→ TAREFA A
Reproduza fielmente, linha por linha, todos os registros abaixo, sem alterar nenhum caractere.

━━ TRECHO SELECIONADO

Bakhtin apresenta, no texto “Metodologia das Ciências Humanas”, o aspecto material do passado como algo que não pode sofrer alterações. A modificação histórica vem a partir do aspecto do sentido, este inacabável e modificado constantemente pelo falante – termo que acredito, na teoria de Bakhtin, poder ser entendido como sujeito, que pode ser associado também ao leitor. O maior desafio nessa minha proposta é entender como se dá a materialidade do sentido ou o sentido da materialidade.
Na teoria dialógica de Bakhtin, autores, leitores e críticos, cada qual em suas limitações, são agentes.
Integram o objeto estético todos os valores do mundo, mas com um determinado coeficiente estético; a posição do autor e seu desígnio artístico devem ser compreendidos no mundo em relação a todos esses valores. O que se conclui não são as palavras, nem o material, mas o conjunto amplamente vivenciado do existir; o desígnio artístico constrói o mundo concreto: o espacial com o seu axiológico – o corpo vivo -, o temporal como o seu centro – a alma – e, por último, o semântico, na unidade concreta mutuamente penetrante de todos (Bakhtin, 2003: 176).
O ato de criação determina a posição do autor e marca a relação do escritor com a sua realidade, com a sua forma de encarar o mundo. Todos os elementos, personagens, cenários, condução da narrativa estão a serviço de uma posição literária e material de um escritor que irá compartilhar ou estabelecer o debate com o leitor e crítico. Isso acontece por meio da interação da linguagem. Oliveira Paiva, escritores e artistas de toda uma época são responsáveis, de uma forma geral, por suas criações e pela construção e representações feitas a partir de determinada realidade.
Não seria exagero, portanto, lembrar o velho Marx e seu companheiro Engels, quando apresentam no seu livro conjunto A Ideologia Alemã a questão da linguagem como a consciência real de prática na relação entre os homens. Linguagem e consciência carecem de necessidade e intercâmbio entre os seres humanos. “A imaginação, a representação que esses homens determinados fazem da sua práxis real, transforma-se na única força determinante e ativa que domina e determina a prática desses homens” (Marx e Engels, 2007: 39).
Voltando ao objeto desta pesquisa, não raro, escuto de companheiros e colegas frases do tipo “Fortaleza é uma província”; “Fortaleza é um ovo”; “Fortaleza não deixa nunca de ser uma grande cidade do interior”. Às vezes, cogito, que essas idéias fazem parte de um sentimento coletivo da própria cidade, compartilhado por vários dos seus habitantes. São pensamentos que fluem e migram entre os moradores de Fortaleza e que vão se espalhando e ganhando forma, um discurso material.

━━━━
━━ REGISTROS DE DADOS

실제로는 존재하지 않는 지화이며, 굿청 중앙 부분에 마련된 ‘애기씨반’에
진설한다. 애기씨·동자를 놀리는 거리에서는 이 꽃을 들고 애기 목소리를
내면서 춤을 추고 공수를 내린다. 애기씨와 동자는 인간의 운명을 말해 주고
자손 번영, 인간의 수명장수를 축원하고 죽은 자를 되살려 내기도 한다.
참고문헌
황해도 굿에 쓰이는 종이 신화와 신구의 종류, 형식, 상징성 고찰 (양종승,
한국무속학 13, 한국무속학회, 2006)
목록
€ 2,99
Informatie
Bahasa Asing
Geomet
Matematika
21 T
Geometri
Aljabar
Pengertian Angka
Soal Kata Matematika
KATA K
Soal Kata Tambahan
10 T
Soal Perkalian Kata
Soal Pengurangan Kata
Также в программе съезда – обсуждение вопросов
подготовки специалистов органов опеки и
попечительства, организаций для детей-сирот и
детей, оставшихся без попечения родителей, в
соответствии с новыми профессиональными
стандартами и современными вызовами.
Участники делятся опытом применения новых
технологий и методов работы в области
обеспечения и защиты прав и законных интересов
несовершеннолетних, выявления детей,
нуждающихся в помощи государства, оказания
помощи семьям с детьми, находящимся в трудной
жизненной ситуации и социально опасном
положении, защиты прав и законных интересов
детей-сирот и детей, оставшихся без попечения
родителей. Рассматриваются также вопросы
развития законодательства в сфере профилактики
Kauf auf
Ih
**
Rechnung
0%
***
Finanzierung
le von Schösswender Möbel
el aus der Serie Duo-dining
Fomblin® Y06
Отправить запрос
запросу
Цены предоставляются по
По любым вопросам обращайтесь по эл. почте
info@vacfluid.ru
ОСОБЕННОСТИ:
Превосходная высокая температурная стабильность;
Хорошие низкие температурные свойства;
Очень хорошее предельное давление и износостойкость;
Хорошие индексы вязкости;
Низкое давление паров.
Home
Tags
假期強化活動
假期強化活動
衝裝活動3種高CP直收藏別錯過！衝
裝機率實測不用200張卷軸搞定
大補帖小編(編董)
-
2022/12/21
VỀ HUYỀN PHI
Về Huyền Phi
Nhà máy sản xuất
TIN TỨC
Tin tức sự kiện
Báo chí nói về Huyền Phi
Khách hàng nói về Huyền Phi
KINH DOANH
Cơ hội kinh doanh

━━━━

→ TAREFA B
Responda às perguntas com base no trecho selecionado, marcando cada resposta como a pergunta correspondente.
(i) Em qual texto de Bakhtin o aspecto material do passado é apresentado como algo que não pode sofrer alterações?
(ii) Em qual livro Marx e Engels apresentam a questão da linguagem como a consciência real de prática na relação entre os homens?
(iii) Quais frases sobre Fortaleza o trecho diz serem ouvidas de companheiros e colegas?

→ RESPOSTA ESCRITA A
실제로는 존재하지 않는 지화이며, 굿청 중앙 부분에 마련된 ‘애기씨반’에
진설한다. 애기씨·동자를 놀리는 거리에서는 이 꽃을 들고 애기 목소리를
내면서 춤을 추고 공수를 내린다. 애기씨와 동자는 인간의 운명을 말해 주고
자손 번영, 인간의 수명장수를 축원하고 죽은 자를 되살려 내기도 한다.
참고문헌
황해도 굿에 쓰이는 종이 신화와 신구의 종류, 형식, 상징성 고찰 (양종승,
한국무속학 13, 한국무속학회, 2006)
목록
€ 2,99
Informatie
Bahasa Asing
Geomet
Matematika
21 T
Geometri
Aljabar
Pengertian Angka
Soal Kata Matematika
KATA K
Soal Kata Tambahan
10 T
Soal Perkalian Kata
Soal Pengurangan Kata
Также в программе съезда – обсуждение вопросов
подготовки специалистов органов опеки и
попечительства, организаций для детей-сирот и
детей, оставшихся без попечения родителей, в
соответствии с новыми профессиональными
стандартами и современными вызовами.
Участники делятся опытом применения новых
технологий и методов работы в области
обеспечения и защиты прав и законных интересов
несовершеннолетних, выявления детей,
нуждающихся в помощи государства, оказания
помощи семьям с детьми, находящимся в трудной
жизненной ситуации и социально опасном
положении, защиты прав и законных интересов
детей-сирот и детей, оставшихся без попечения
родителей. Рассматриваются также вопросы
развития законодательства в сфере профилактики
Kauf auf
Ih
**
Rechnung
0%
***
Finanzierung
le von Schösswender Möbel
el aus der Serie Duo-dining
Fomblin® Y06
Отправить запрос
запросу
Цены предоставляются по
По любым вопросам обращайтесь по эл. почте
info@vacfluid.ru
ОСОБЕННОСТИ:
Превосходная высокая температурная стабильность;
Хорошие низкие температурные свойства;
Очень хорошее предельное давление и износостойкость;
Хорошие индексы вязкости;
Низкое давление паров.
Home
Tags
假期強化活動
假期強化活動
衝裝活動3種高CP直收藏別錯過！衝
裝機率實測不用200張卷軸搞定
大補帖小編(編董)
-
2022/12/21
VỀ HUYỀN PHI
Về Huyền Phi
Nhà máy sản xuất
TIN TỨC
Tin tức sự kiện
Báo chí nói về Huyền Phi
Khách hàng nói về Huyền Phi
KINH DOANH
Cơ hội kinh doanh

→ RESPOSTA ESCRITA B
(i) O aspecto material do passado é apresentado no texto “Metodologia das Ciências Humanas”.
(ii) Marx e Engels a apresentam no livro A Ideologia Alemã.
(iii) As frases são “Fortaleza é uma província”, “Fortaleza é um ovo” e “Fortaleza não deixa nunca de ser uma grande cidade do interior”.